Recent data suggests rents are up significantly in the suburbs and often faster than rents in cities:

Rents in suburbs climbed 26% through this past July since March 2020, 8 percentage points higher than the gain in urban cores, according to a report from rentals website Apartment List. Suburban-rent growth was greater than its urban counterpart in 28 of the 33 metro areas studied, the company said…
The widest rent gap was in Portland, Ore., which lost nearly 3% of its population between 2020 and 2022. Rents in Portland’s suburbs are up 23% since 2020, compared with about 2% in the center city.
Moves to the suburbs have continued despite a historically difficult for-sale housing market. The number of existing-home sales in July shrunk to its lowest level for that month since 2010, and prospective buyers continue to struggle with 7% mortgage interest rates and sale prices that remain near records.

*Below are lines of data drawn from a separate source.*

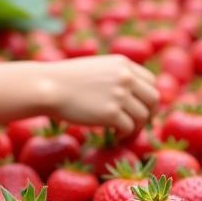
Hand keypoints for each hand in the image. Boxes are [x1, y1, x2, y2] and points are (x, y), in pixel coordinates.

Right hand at [42, 55, 159, 136]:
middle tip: (139, 125)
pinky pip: (129, 128)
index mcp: (123, 64)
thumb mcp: (97, 68)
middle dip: (150, 114)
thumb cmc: (67, 80)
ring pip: (143, 116)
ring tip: (124, 133)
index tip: (141, 109)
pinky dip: (125, 135)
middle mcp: (126, 77)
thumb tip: (131, 95)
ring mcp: (120, 95)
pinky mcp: (111, 114)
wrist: (48, 87)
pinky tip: (115, 136)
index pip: (151, 81)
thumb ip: (116, 76)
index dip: (148, 98)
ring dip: (137, 128)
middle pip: (154, 99)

Rents for single-family homes, meanwhile, continue to grow in most parts of the country. House rents in the Chicago, Boston and Orlando, Fla., metro areas each rose more than 5% in June compared with a year earlier, according to data firm CoreLogic. Green Street, a real-estate research firm, predicts single-family-home rental landlords will post the highest returns of all real-estate owners this year.

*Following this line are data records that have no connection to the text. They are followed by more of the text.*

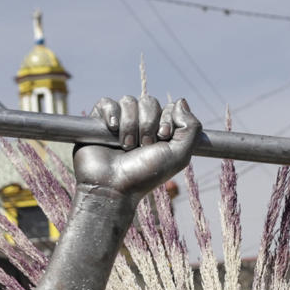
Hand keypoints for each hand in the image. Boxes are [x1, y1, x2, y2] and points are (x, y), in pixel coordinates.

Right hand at [74, 96, 199, 199]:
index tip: (162, 138)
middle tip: (143, 147)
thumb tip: (180, 101)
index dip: (166, 119)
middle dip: (148, 124)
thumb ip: (191, 128)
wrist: (113, 188)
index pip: (167, 107)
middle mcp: (139, 125)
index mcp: (159, 131)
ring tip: (126, 146)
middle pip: (149, 101)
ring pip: (128, 101)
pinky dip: (111, 114)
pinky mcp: (98, 123)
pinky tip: (112, 129)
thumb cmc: (145, 176)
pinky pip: (106, 103)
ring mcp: (119, 123)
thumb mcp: (179, 156)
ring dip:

Though apartment asking rents are declining slightly in 2023, on average that drop has been felt less in suburbs, Apartment List said. Rents in suburban towns around Charlotte, N.C., and St. Louis, for example, are still growing, while in adjacent urban cores, growth in rents now runs negative, when measured annually.
Traditionally, the suburbs are places with single-family homes. Renters can be viewed with suspicion.
Yet, social and economic conditions have pushed toward more rental units. There are fewer starter homes. Some people want flexibility rather than locking into higher interest rates and economic uncertainty. Single-family homes can be rented out and are not just occupied by homeowners. Denser suburban downtowns and population nodes can include more rental units.
Whether this persists long-term will be interesting to see. Will people shift from renting to owning when conditions are more favorable? Are more suburban communities open to rental units rather than focusing development efforts on single-family homes?